Environment Setup Shenanigans

March 08, 2025

Alright, time to get the LSST stack running locally. Following the lsstinstall guide... dependencies... conda conflicts... Docker maybe? Spent a good chunk of the day just getting the basic LSST commands to run without throwing errors. Small victory, but a victory nonetheless! One step at a time.

Understanding LSST & DeepLense

March 04, 2025

Trying to wrap my head around this project. LSST Science Pipelines, the Butler API... it's a whole ecosystem. And DeepLense – classifying dark matter substructure? Super-resolution? Feeling a mix of "this is awesome" and "where do I even start?". Time to hit the docs. Hard.

Projects are LIVE! DeepLense & LSST

March 01, 2025

Okay, GSoC orgs and projects announced! Scrolled through... ML4Sci... DeepLense... "Data Processing Pipeline for the LSST". Huh. Rubin Observatory, massive data, deep learning for lens finding... This sounds intense. And exactly the kind of astro+coding challenge I was looking for. Reading the description..

Neural Nets & TensorFlow – Entering the Matrix?

February 28, 2025

Moved onto the next part of the ML Specialization – Advanced Algorithms. Neural Networks! And TensorFlow! This feels like the real deep stuff. Multi-class classification...My laptop is getting a workout just running the examples.

Supervised Learning... Supervised Me!

February 23, 2025

Making decent progress on the ML course. Linear Regression, Logistic Regression... check! It's clicking. Starting to imagine how this could apply to sorting astronomical data. Still feels very general, but useful nonetheless.

Back to School!

February 18, 2025

Decided if I'm serious about GSoC '25, especially in the ML/Astro space, I need to brush up hard.
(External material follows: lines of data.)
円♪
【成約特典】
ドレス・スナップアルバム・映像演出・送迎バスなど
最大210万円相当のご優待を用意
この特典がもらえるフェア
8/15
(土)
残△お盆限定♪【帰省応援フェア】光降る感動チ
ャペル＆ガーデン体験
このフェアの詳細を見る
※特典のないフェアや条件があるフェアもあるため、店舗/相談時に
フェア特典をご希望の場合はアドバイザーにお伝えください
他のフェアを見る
Diving into Andrew Ng's Machine Learning Specialization on Coursera. Regression, classification... feels like building foundational bricks. Gotta get these concepts down pat before the projects even drop.

GSoC again?

February 15, 2025

I am thinking of applying to GSoC again, it was such an amazing learning experience last time that I feel there is still lot more to learn.